Hansen wurde zum MVP des Turniers gekürt. Bei Dänemark steht letztmals der isländische Trainer Gudmundur Gudmundsson an der Seitenlinie. Er wird danach ersetzt durch Nikolaj Jacobsen, der aber trotzdem Coach von Andy Schmid bei den Rhein-Neckar Löwen bleibt.
Auch Gudmundssons Landsmann Dagur Sigurdsson gibt bei Deutschland seine Abschiedsvorstellung als Coach. Der 43-Jährige wechselt nach Japan, dem Gastgeber der Olympischen Spiele 2020. Der Abgang von Sigurdsson ist für die DHB-Auswahl ein herber Verlust. Als er die Deutschen im August 2014 übernahm, waren diese am Boden, hatten sie nach der EM 2014 auch die WM 2015 verpasst.
Der deutsche Nationaltrainer möchte sich mit einem weiteren Ausrufezeichen verabschieden.
Dank einer Wildcard durften sie dann doch noch an der WM-Endrunde 2015 teilnehmen und wurden Siebte. Ein Jahr später folgte der unerwartete Gewinn des EM-Titels, worauf den Deutschen mit der Olympia-Bronzemedaille die Bestätigung gelang. Nun möchte sich Sigurdsson nur allzu gerne mit einem weiteren Ausrufezeichen verabschieden.
Die Chancen dazu sind gut, auch wenn einige Titulare fehlen, unter anderen Steffen Weinhold, Fabian Wiede und Christian Dissinger (ex Kadetten Schaffhausen). Zudem muss Captain Uwe Gensheimer einen Schicksalsschlag verkraften, ist doch dessen Vater verstorben. Dennoch ist das Selbstvertrauen der Deutschen gross.
Neben Frankreich, Dänemark und Deutschland ist auch mit Spanien und Kroatien zu rechnen. Die Schweiz fehlt zum elften Mal hintereinander an einer WM. Mit dem argentinischen Torhüter Matias Schulz (Pfadi Winterthur) und dem chilenischen Aufbauer Emil Feuchtmann (Wacker Thun) dürften immerhin zwei NLA-Spieler zum Einsatz kommen.
Schweizer Schiedsrichter im Einsatz
Vertreten ist die Schweiz bei den Schiedsrichtern, erhielten doch Arthur Brunner und Morad Salah ein Aufgebot.
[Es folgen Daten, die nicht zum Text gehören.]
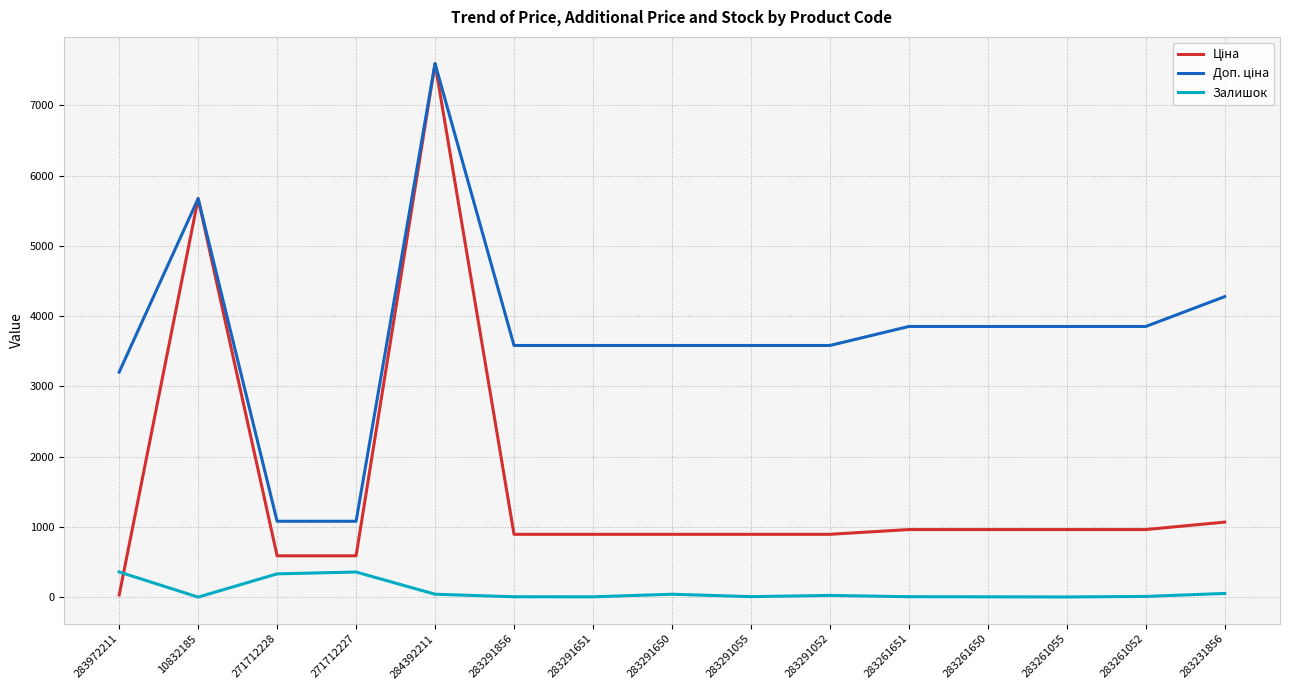

What is the smallest value displayed?

2.0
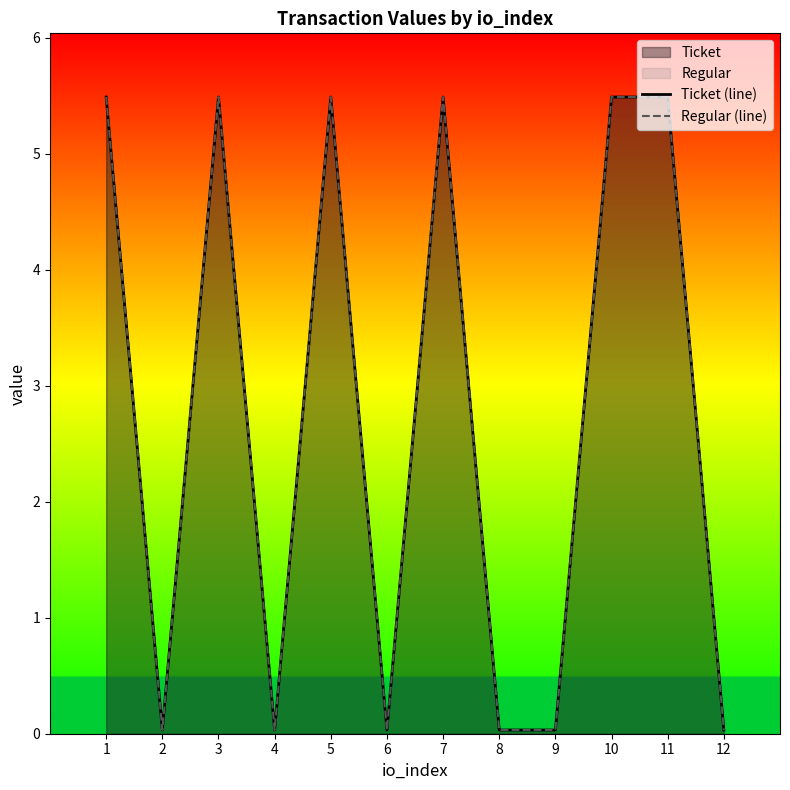

Where is the first local minimum for Regular (line)?

2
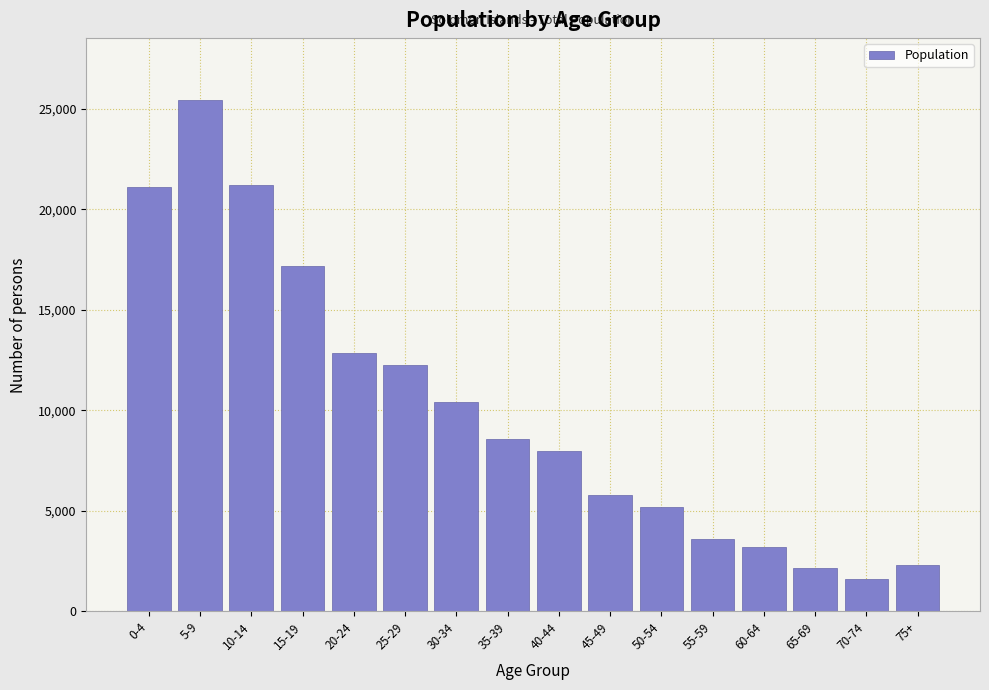

Reading left to right, list all the values displayed in this chart.

21107	25470	21229	17207	12853	12259	10427	8559	7980	5796	5201	3596	3224	2136	1630	2323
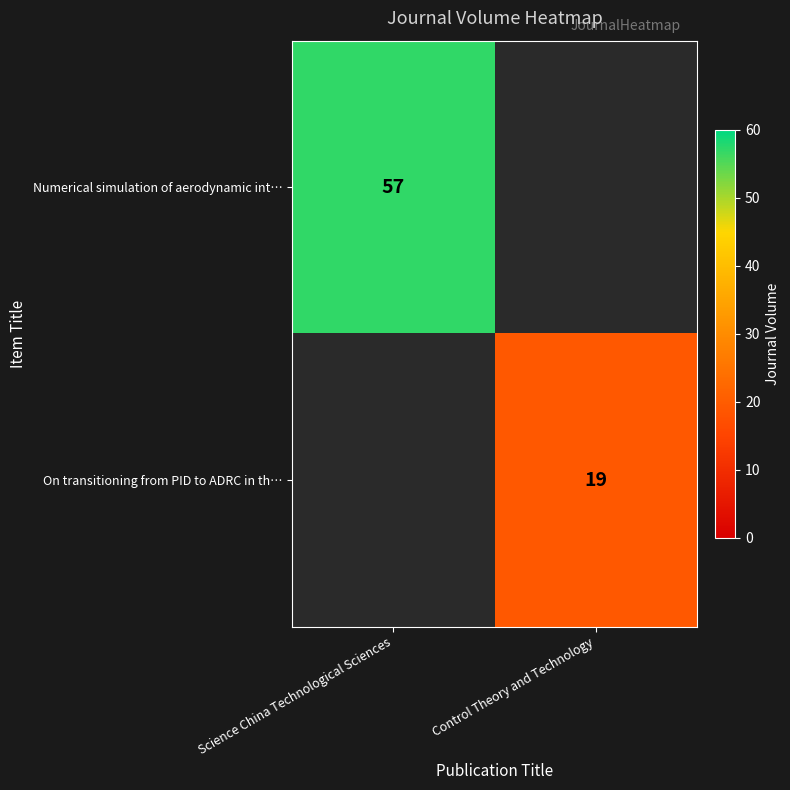

The value of Numerical simulation of aerodynamic int… at Science China Technological Sciences is 100. True or false?

False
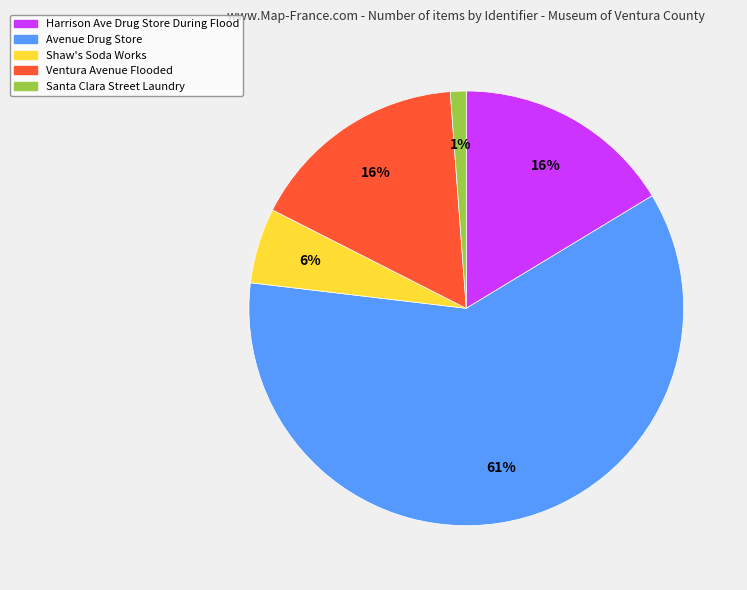

How many slices are in this pie chart?

5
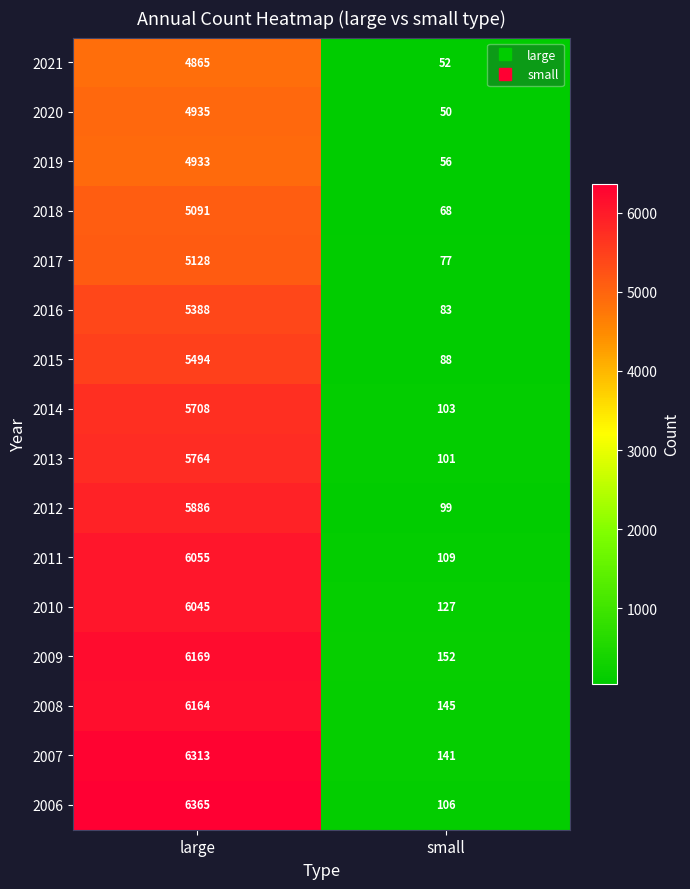

At how many categories does at least one series exceed 6291?

1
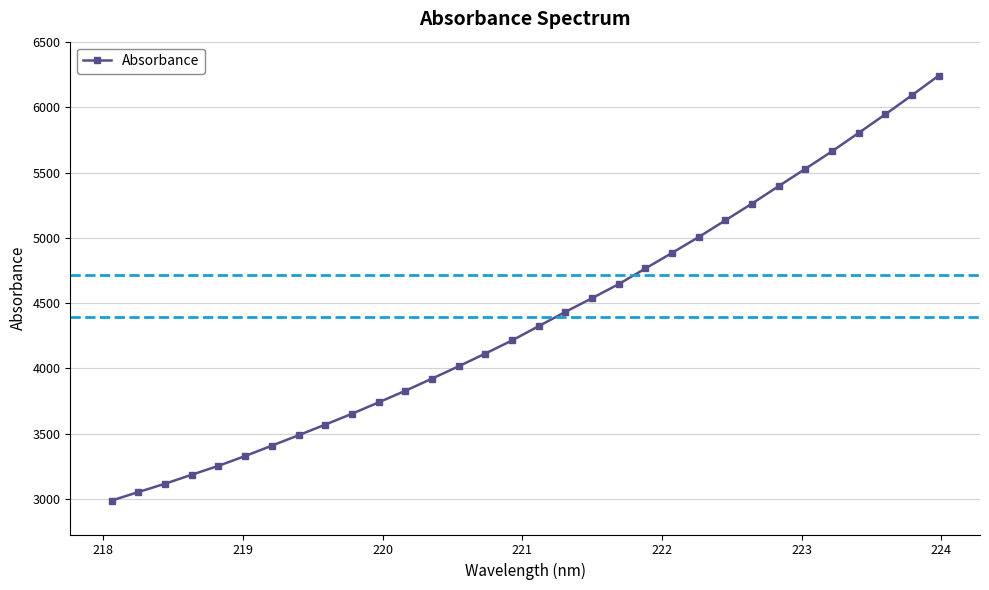

Reading left to right, list all the values displayed in this chart.

2988.8	3053.5	3117.5	3186.2	3254.5	3329.3	3409.0	3488.6	3570.2	3653.1	3740.6	3829.2	3922.5	4017.1	4114.6	4214.9	4324.6	4433.7	4538.5	4646.5	4766.1	4885.7	5007.1	5135.1	5263.3	5397.2	5529.5	5663.6	5804.6	5946.9	6093.1	6242.8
Für die beiden Ostschweizer ist es die erste Teilnahme an einer WM-Endrunde bei den Erwachsenen. Felix Rätz wurde als technischer Delegierter nominiert.
Das Konzept der WM 2001, das ganze Lande zu integrieren, wurde beibehalten. So werden die insgesamt 76 Partien in acht verschiedenen Stadien durchgeführt. Zwei Spiele werden in Lille im Fussballstadion ausgetragen, wo die Kapazität 28’000 Zuschauer beträgt. Noch nie zuvor wurde an einer Handball-EM oder -WM in einem Fussballstadion gespielt. Zwei Tage vor dem Turnierstart waren bereits 431’000 Tickets abgesetzt.